# [WHAT IS EXPECTED]
Counting from the line that holds "For every layout", return each line exactly, through and including the last line of the entries.

# [MATERIAL FOR THIS EXERCISE]
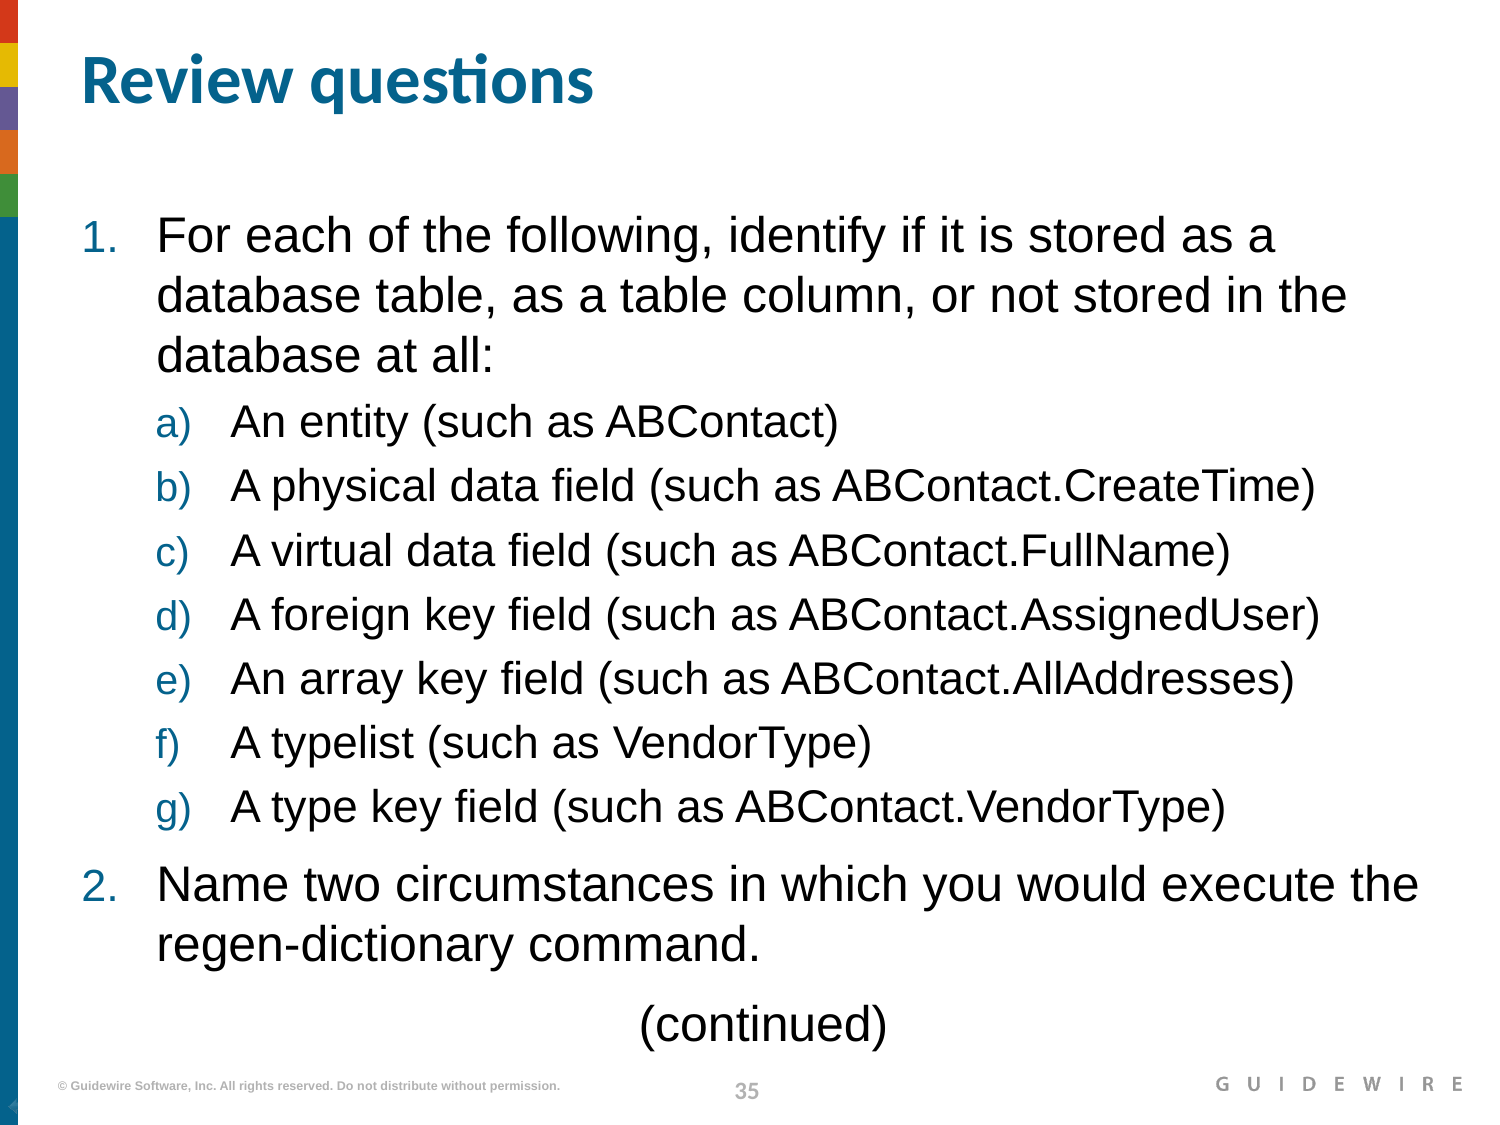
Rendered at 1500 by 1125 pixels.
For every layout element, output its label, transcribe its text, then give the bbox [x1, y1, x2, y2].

title Review questions [81, 19, 1446, 142]
picture [1215, 1073, 1480, 1096]
list For each of the following, identify if it is stored as a database table, as a table column, or not stored in the database at all: An entity (such as ABContact) A physical data field (such as ABContact.CreateTime) A virtual data field (such as ABContact.FullName) A foreign key field (such as ABContact.AssignedUser) An array key field (such as ABContact.AllAddresses) A typelist (such as VendorType) A type key field (such as ABContact.VendorType) Name two circumstances in which you would execute the regen-dictionary command. (continued) [81, 202, 1446, 1067]
picture [10, 1101, 18, 1111]
picture [0, 0, 18, 216]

# [YOUR SOLUTION]
For every layout element, output its label, transcribe its text, then give the bbox [x1, y1, x2, y2].

title Review questions [81, 19, 1446, 142]
picture [1215, 1073, 1480, 1096]
list For each of the following, identify if it is stored as a database table, as a table column, or not stored in the database at all: An entity (such as ABContact) A physical data field (such as ABContact.CreateTime) A virtual data field (such as ABContact.FullName) A foreign key field (such as ABContact.AssignedUser) An array key field (such as ABContact.AllAddresses) A typelist (such as VendorType) A type key field (such as ABContact.VendorType) Name two circumstances in which you would execute the regen-dictionary command. (continued) [81, 202, 1446, 1067]
picture [10, 1101, 18, 1111]
picture [0, 0, 18, 216]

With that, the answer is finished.